One of Seamans's commissions stands in a courtyard at the Montague Elementary School. It's a giant hand with seven copper birds flying from a stained-glass globe. He takes commissions as a collaboration between the customer and himself. He delivers.
Seamans' work is on display at Gallery 23, 23 Main Street, Blairstown 908-362-6865. Or contact him at 973-383-3718.
Ailene Fields of Andover swishes her magic fingers and voila! creatures of myth and fables! Look! In the garden! Is it a bird lioness or a naked emperor of childhood lore? A frog prince or our favorite grinning cat?
For almost 30 years, this diva of childhood dreams has been carving stone and sculpting bronzes. She started as a potter in her late 20s, studied clay at the Sculpture Center in New York, then went on to carving stone. She blew glass, wrote poetry (and still does), and worked in bronze. "With clay I can add on until I get what you want, and I can take it off. In carving stone, I have a boulder and leave everything I want and take everything off I don't want. It's an opposite way of thinking," she says.

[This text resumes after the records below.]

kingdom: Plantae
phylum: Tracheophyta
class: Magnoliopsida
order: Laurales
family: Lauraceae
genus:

"I never thought of myself as an artist, but I think in 3-dimensional terms. It was a fluke. My husband was in a bad car accident and I took a pottery class to relax. I had to do it. I never in my life thought I would be a sculptor when I grew up. I always made dragons and mermaids growing up. If I hadn't been an English major I wouldn't have these stories to tell. You never know what you're going to need. It never gets wasted and you could get lucky and fall into something you love. All of those things add to your art."
She's done large outdoor pieces drawn from mythology, among them a five-foot dragon, a big sphinx, the head of Posidon, a large narcissus. Classic bronzes have brown, black or green patinas. Sometimes she carves pieces in stone, then casts them in bronze to get a museum edition 11 pieces.
Bronze endures the rigors of the weather and is a great garden or yard accent. Although stone is natural to the outdoors, it deteriorates from air pollution. "The last 100 years have done more damage than the previous 500," she says. Her big yard-size pieces are first done in clay. Then a mold is made and bronze is cast. "It's astounding how hard it is to do one image and tell a whole story." She's done Jack & the Beanstalk, the Princess and the Pea first in combinations of stone and bronze, with bronze copies. The bronze Princess lies on a pile of stone mattresses on an acrylic pea, and Cinderella rides a stone pumpkin with steel wheels and bronze mice. And how about a 25-inch Velveteen Rabbit or a 30-inch Fee-Fi-Fo-Fum?
Her pieces are at Drue
Chryst Gallery, 14 Winona Parkway, Sparta.